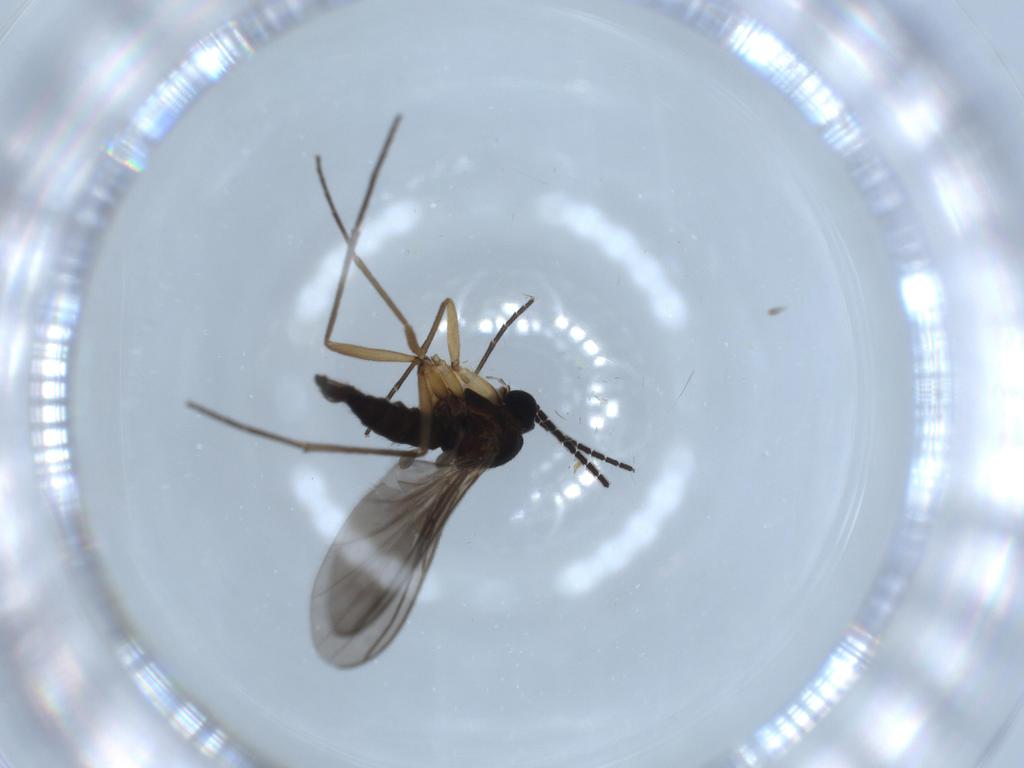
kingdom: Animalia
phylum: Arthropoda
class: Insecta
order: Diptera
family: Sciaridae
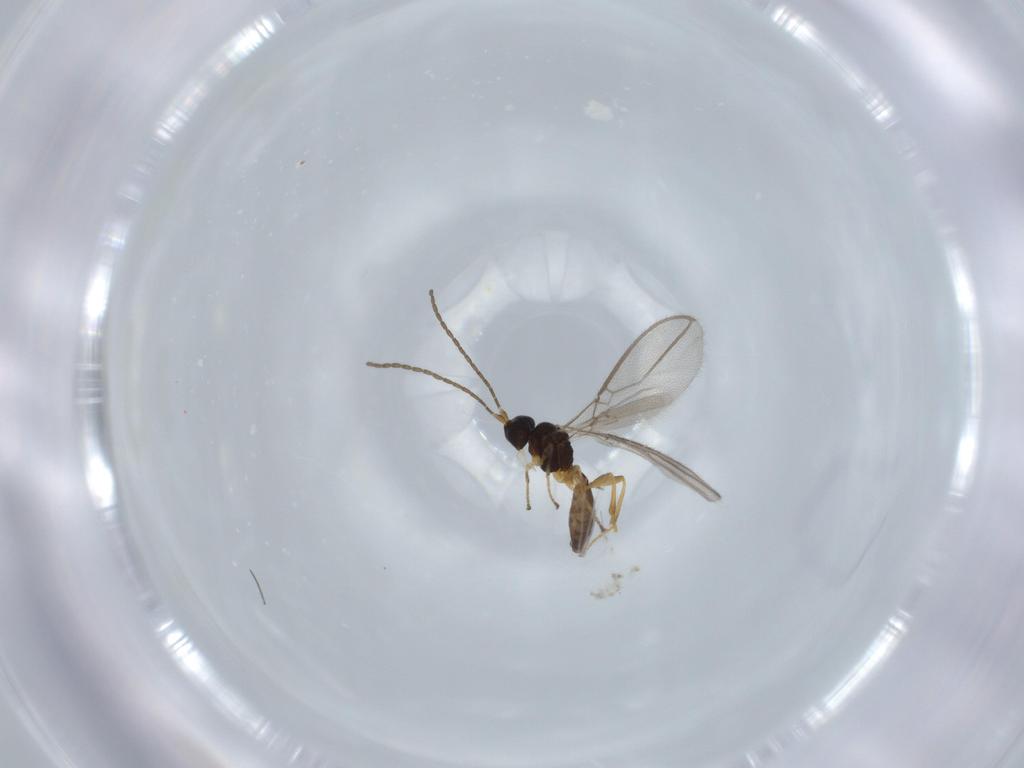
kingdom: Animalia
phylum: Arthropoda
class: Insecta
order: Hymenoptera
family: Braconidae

--

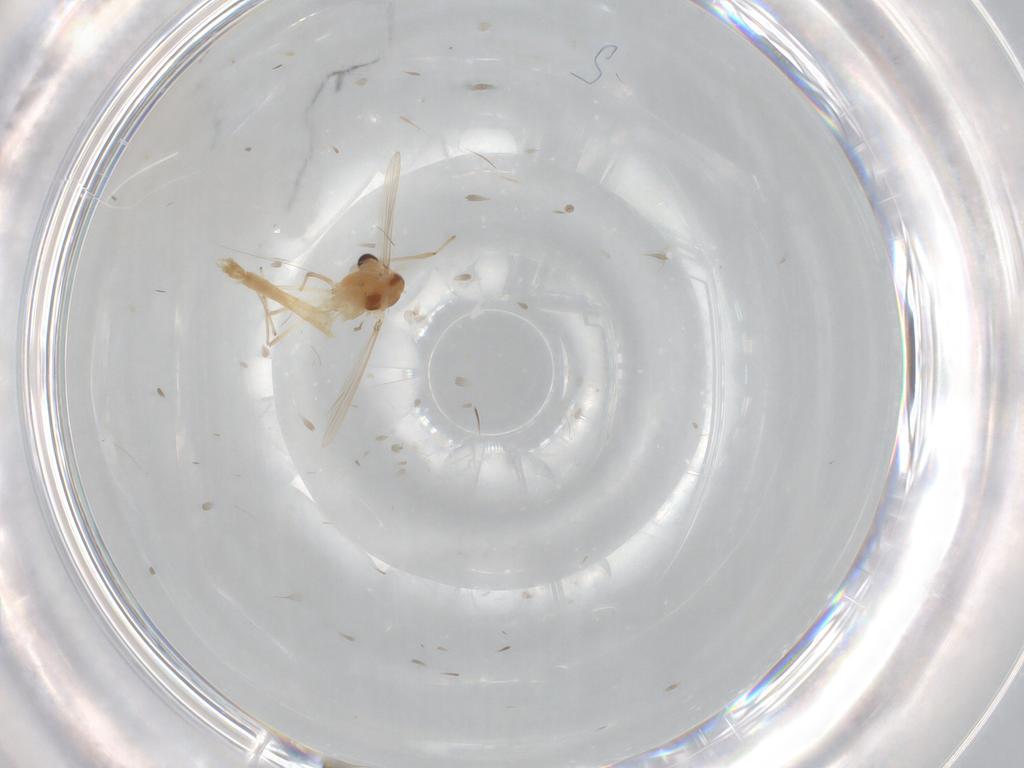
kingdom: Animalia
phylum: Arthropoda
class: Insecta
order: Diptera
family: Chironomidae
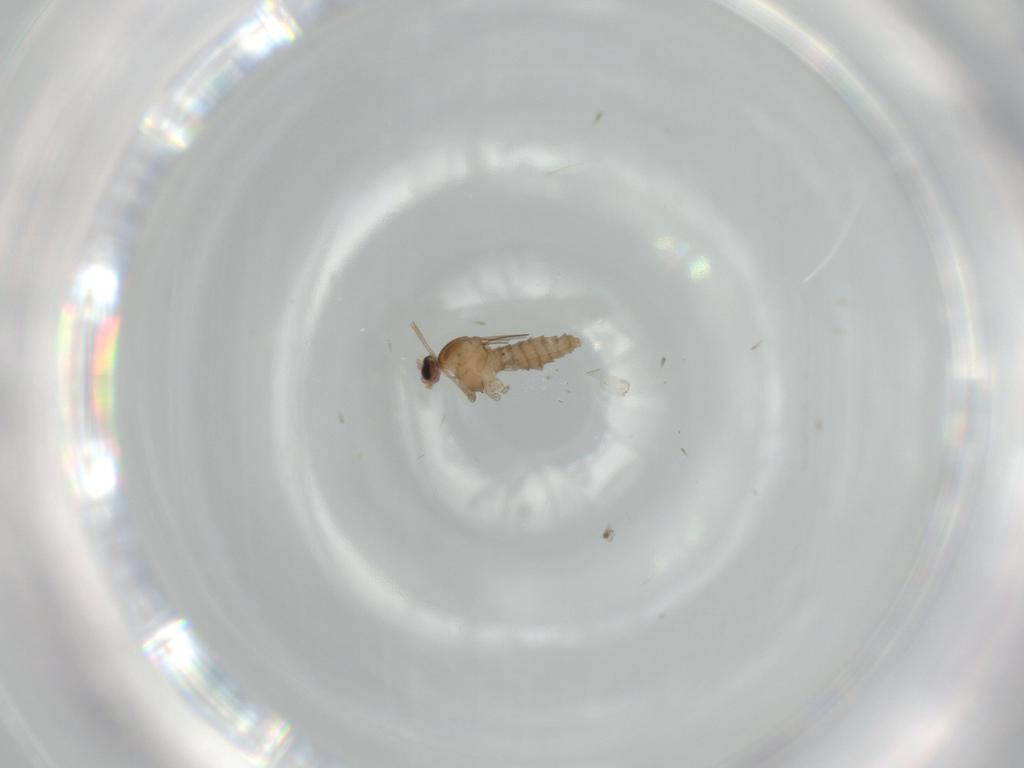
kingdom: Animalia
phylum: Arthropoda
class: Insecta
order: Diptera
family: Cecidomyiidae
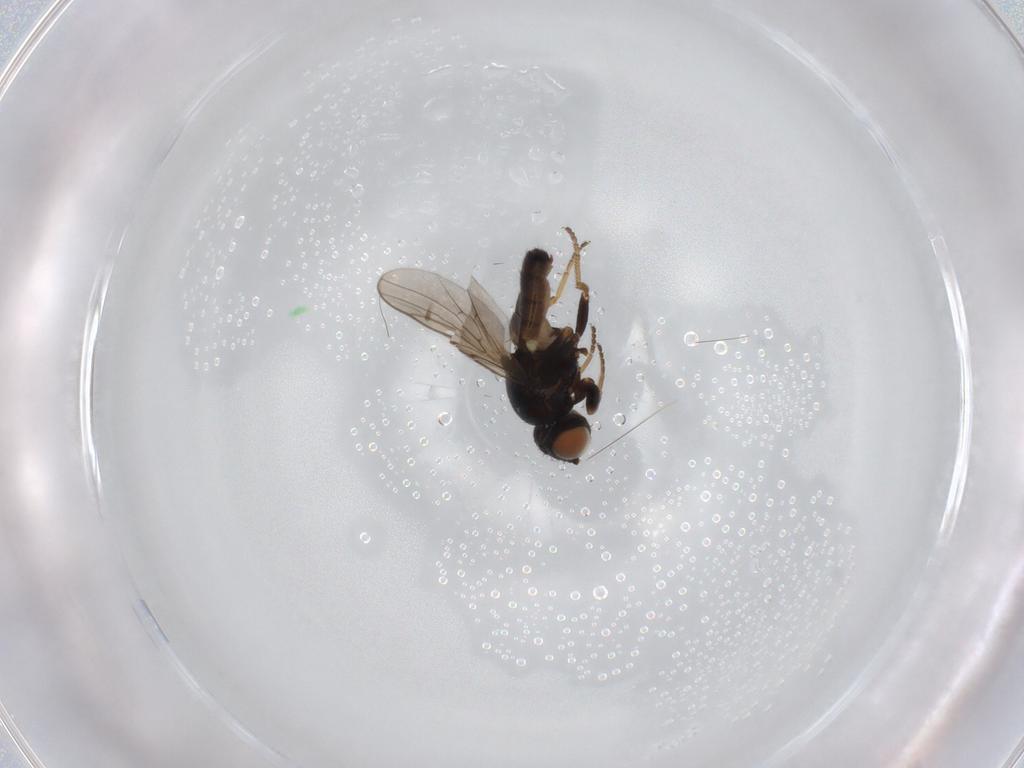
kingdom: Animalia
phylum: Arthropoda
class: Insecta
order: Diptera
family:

==

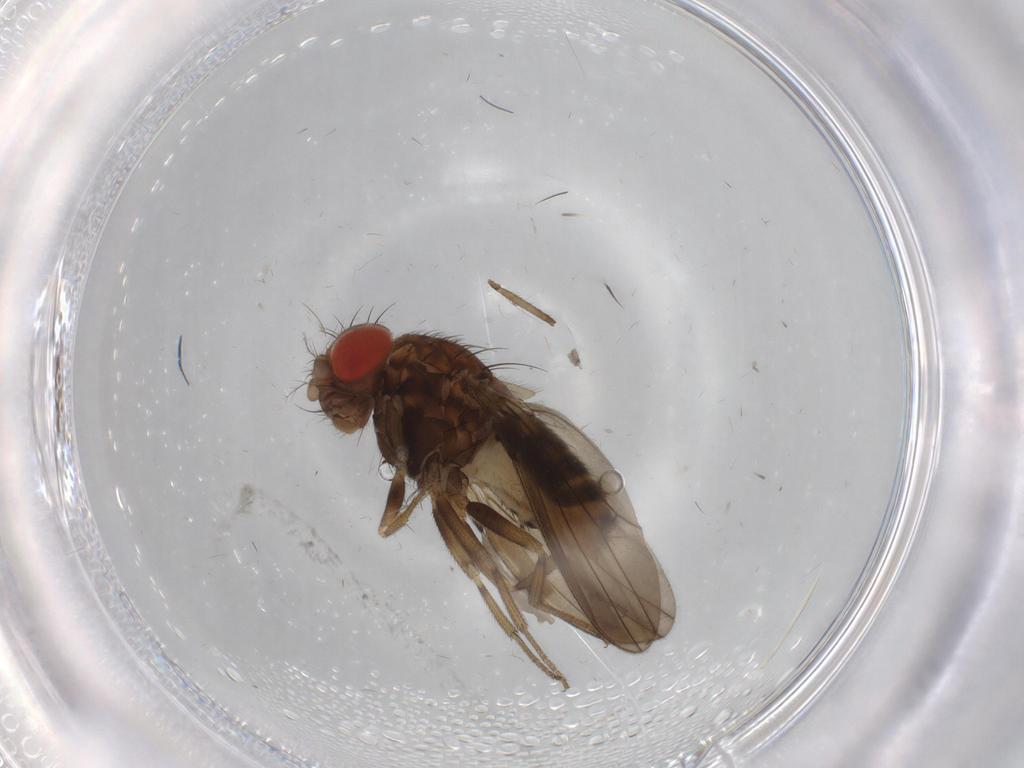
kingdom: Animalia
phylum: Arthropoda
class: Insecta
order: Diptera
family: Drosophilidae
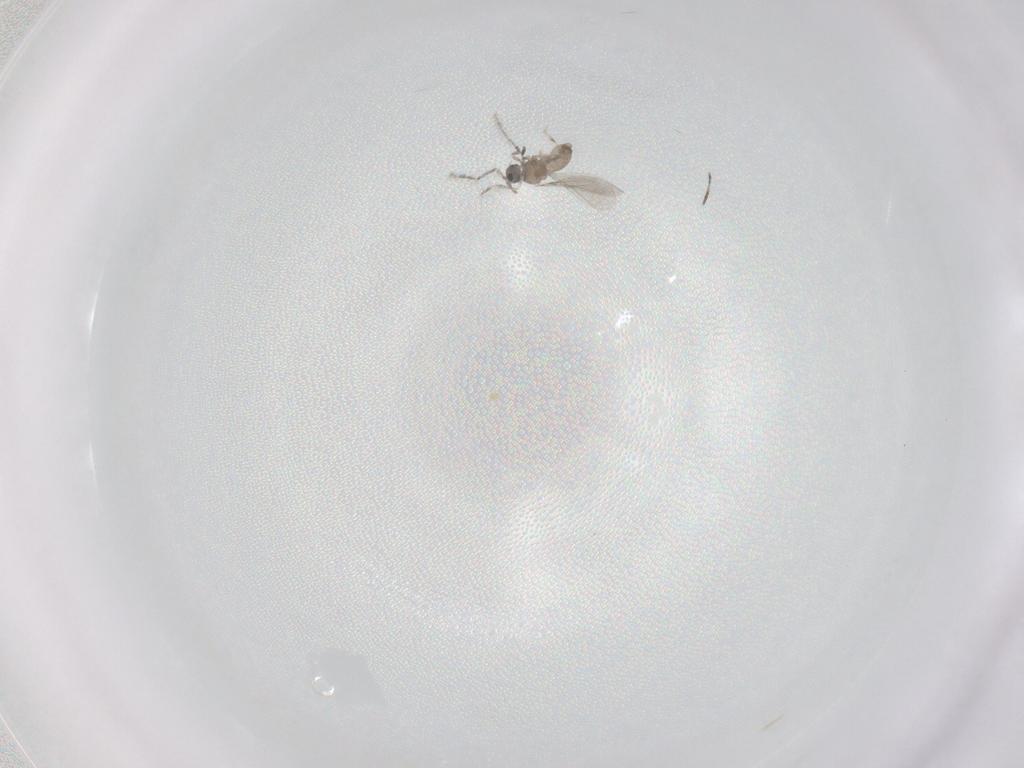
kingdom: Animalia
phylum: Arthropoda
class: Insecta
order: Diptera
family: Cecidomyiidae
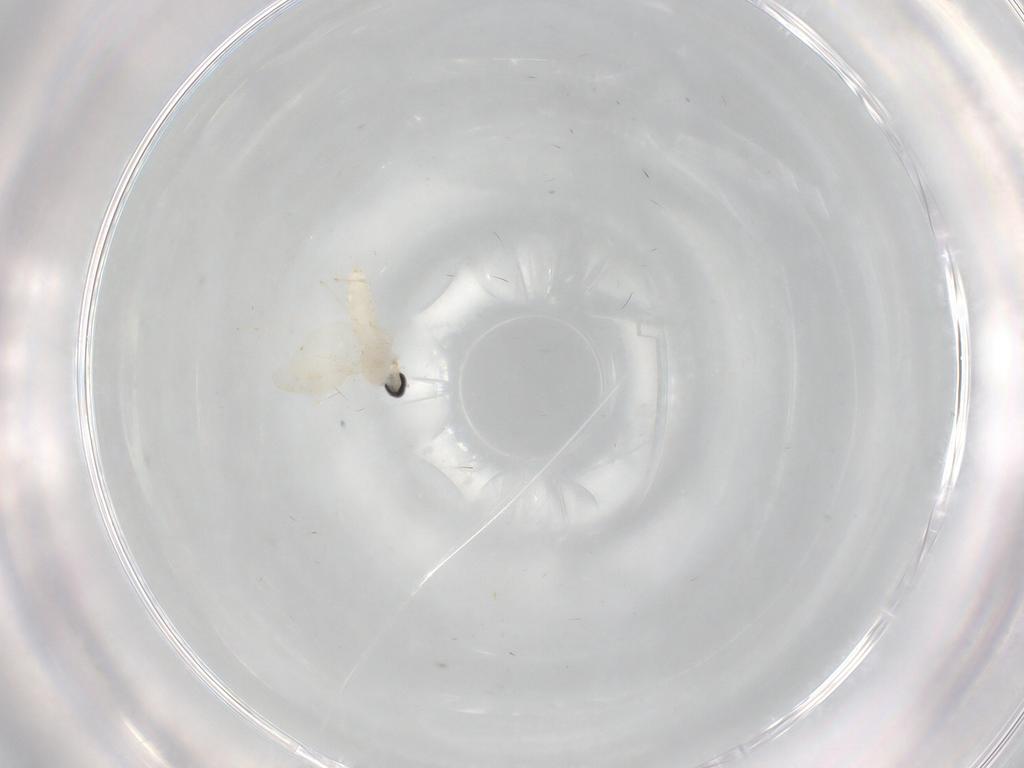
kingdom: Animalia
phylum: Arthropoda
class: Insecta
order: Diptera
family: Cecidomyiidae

» WHAT YOU NEED TO DO
Copy out every line in the rows above that contains the word "family".

» THE SOLUTION
family: Sciaridae
family: Braconidae
family: Chironomidae
family: Cecidomyiidae
family:
family: Drosophilidae
family: Cecidomyiidae
family: Cecidomyiidae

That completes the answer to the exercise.